In this book we can barely scratch the surface of the complex matter of VoIP security; therefore before we dig in, we want to steer you in the direction of the VoIP Security Alliance (http://www.voipsa.org). This fantastic resource contains an excellent mailing list, white papers, howtos, and a general compendium of all matters relating to VoIP security. Just as email has been abused by the selfish and criminal, so too will voice. The fine folks at VoIPSA are doing what they can to ensure that we address these challenges now, before they become an epidemic. In the realm of books on the subject, we recommend the most excellent Hacking Exposed VoIP by David Endler and Mark Collier (McGraw-Hill Osborne Media). If you are responsible for deploying any VoIP system, you need to be aware of this stuff.
We don’t want to think about this, but we know it’s coming. The simple fact is that there are people in this world who lack certain social skills, and, coupled with a kind of mindless greed, these folks think nothing of flooding the Internet with massive volumes of email. These same types of characters will similarly think little of doing the same with voice. We already know what it’s like to get flooded with telemarketing calls; try to imagine what happens when it costs the telemarketer almost nothing to send voice spam. Regulation has not stopped email spam, and it will probably not stop voice spam, so it will be up to us to prevent it.
If you can sniff the packets coming out of an Asterisk system, you can extract the audio from the RTP streams. This data can be fed offline to a speech processing system, which can listen for keywords such as “credit card number” or “PIN”, and present that data to someone who has an interest in it. The stream can also be evaluated to see if there are DTMF tones embedded in it, which is dangerous because many services ask for password and credit card information input via the dialpad. In business, strategic information could also be gleaned from being able to capture and evaluate audio.
Using Secure RTP can combat this problem by encrypting the RTP streams; however, Asterisk does not support SRTP as of this writing. Work is under way to provide SRTP support (a patch exists in the trunk release, but it is not known as of this writing whether this will be back-ported to 1.4).
In the traditional telephone network, it is very difficult to successfully adopt someone else’s identity. Your activities can (and will) be traced back to you, and the authorities will quickly put an end to the fun. In the world of IP, it is much easier to remain anonymous. As such, it is no stretch to imagine that hordes of enterprising criminals will only be too happy to make calls to your credit card company or bank, pretending to be you. If a trusted mechanism is not discovered to combat spoofing, we will quickly learn that we cannot trust VoIP calls.
The first thing to keep in mind when considering security on a VoIP system is that VoIP is based on network protocols, and needs be evaluated from that perspective. This is not to say that traditional telecom security should be ignored, but we need to pay attention to the underlying network.
One of the most effective things that can be done is to secure access to the voice network. The use of firewalls and VLANs are examples of how this can be achieved. By default, the voice network should be accessible only to those things that have a need. For example, if you do not have any softphones in use, do not allow client PCs access to the voice network.
Unless there is a need to have voice and data on the same network, there may be some value in keeping them separate (this can have other benefits as well, such as simplifying QoS configurations). It is not unheard of to build the internal voice network on a totally separate LAN, using existing CAT3 cabling and terminating on inexpensive network switches. It can be less expensive too.

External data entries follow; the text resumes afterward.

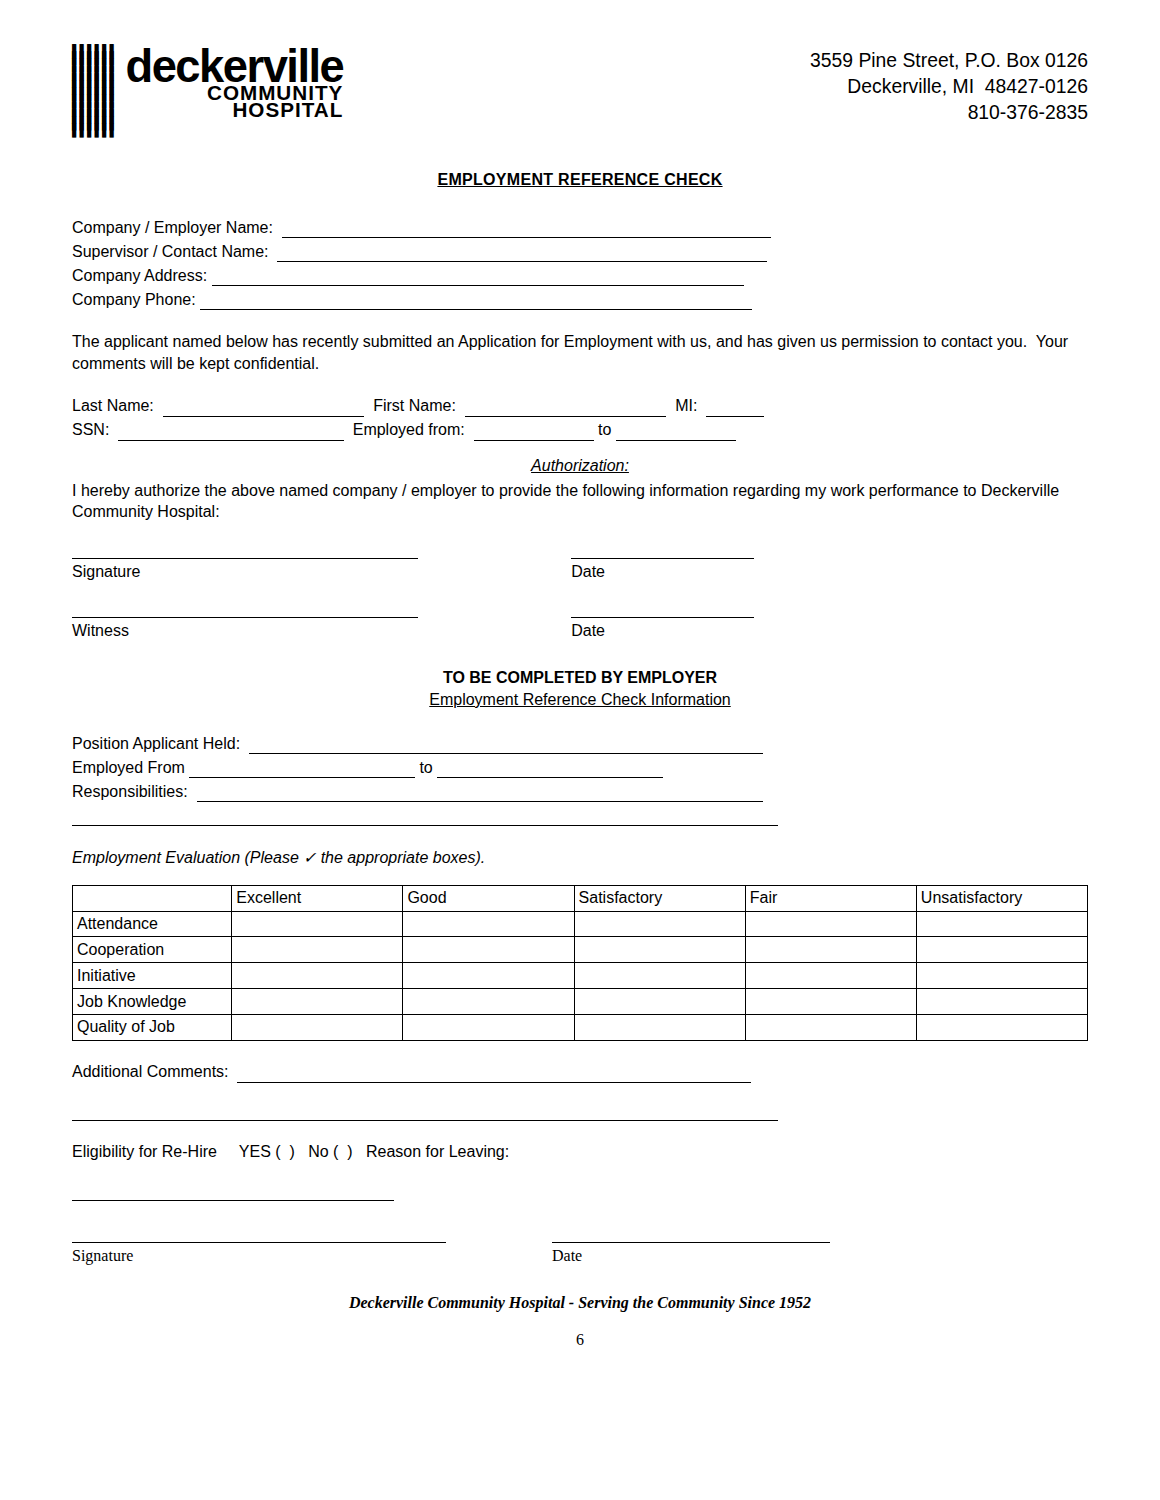▌▌▌▌▌▌
▌▌▌▌▌▌
▌▌▌▌▌▌
▌▌▌▌▌▌
▌▌▌▌▌▌
▌▌▌▌▌▌
▌▌▌▌▌▌
▌▌▌▌▌▌
▌▌▌▌▌▌
▌▌▌▌▌▌
▌▌▌▌▌▌
▌▌▌▌▌▌ deckerville COMMUNITY HOSPITAL
3559 Pine Street, P.O. Box 0126
Deckerville, MI 48427-0126
810-376-2835
EMPLOYMENT REFERENCE CHECK
Company / Employer Name:
Supervisor / Contact Name:
Company Address:
Company Phone:
The applicant named below has recently submitted an Application for Employment with us, and has given us permission to contact you. Your comments will be kept confidential.
Last Name: First Name: MI:
SSN: Employed from: to
Authorization:
I hereby authorize the above named company / employer to provide the following information regarding my work performance to Deckerville Community Hospital:
Signature
Date
Witness
Date
TO BE COMPLETED BY EMPLOYER
Employment Reference Check Information
Position Applicant Held:
Employed From to
Responsibilities:
Employment Evaluation (Please ✓ the appropriate boxes).
| | Excellent | Good | Satisfactory | Fair | Unsatisfactory |
| --- | --- | --- | --- | --- | --- |
| Attendance | | | | | |
| Cooperation | | | | | |
| Initiative | | | | | |
| Job Knowledge | | | | | |
| Quality of Job | | | | | |
Additional Comments:
Eligibility for Re-Hire YES ( ) No ( ) Reason for Leaving:
Signature
Date
Deckerville Community Hospital - Serving the Community Since 1952
6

Placing your VoIP system in a DMZ can provide an additional layer of protection for your LAN, while still allowing connectivity for relevant applications. Should your VoIP system be compromised, it will be much more difficult to use it to launch an attack on the rest of your network, since it is not trusted. Regardless of whether you deploy within a DMZ, any abnormal traffic coming out of the system should be suspect.
Hardening your Asterisk server is critical. Not only are there performance benefits to doing this (running nonessential processes can eat up valuable CPU and RAM), the elimination of anything not required will reduce the chance that an exploited vulnerability in the operating system can be used to gain access and launch an attack on other parts of your network.
Running Asterisk as non-root is an essential part of system hardening. See Chapter 11, The Asterisk GUI Framework for more information.
Even though Asterisk does not yet fully support SRTP, it is still possible to encrypt VoIP traffic. For example, between sites a VPN could be employed. Consideration should be given to the performance cost of this, but in general this can be a very effective way to secure VoIP traffic and it is relatively simple to implement.
Physical security should not be ignored. All terminating equipment (such as switches, routers, and the PBX itself) should be secured in an environment that can only be accessed by authorized persons. At the user end (such as under desks), it can be more difficult to deliver physical security, but if the network responds only to devices that it is familiar with (such as restricting DHCP to devices whose MAC is known), unauthorized intrusion can be mitigated somewhat.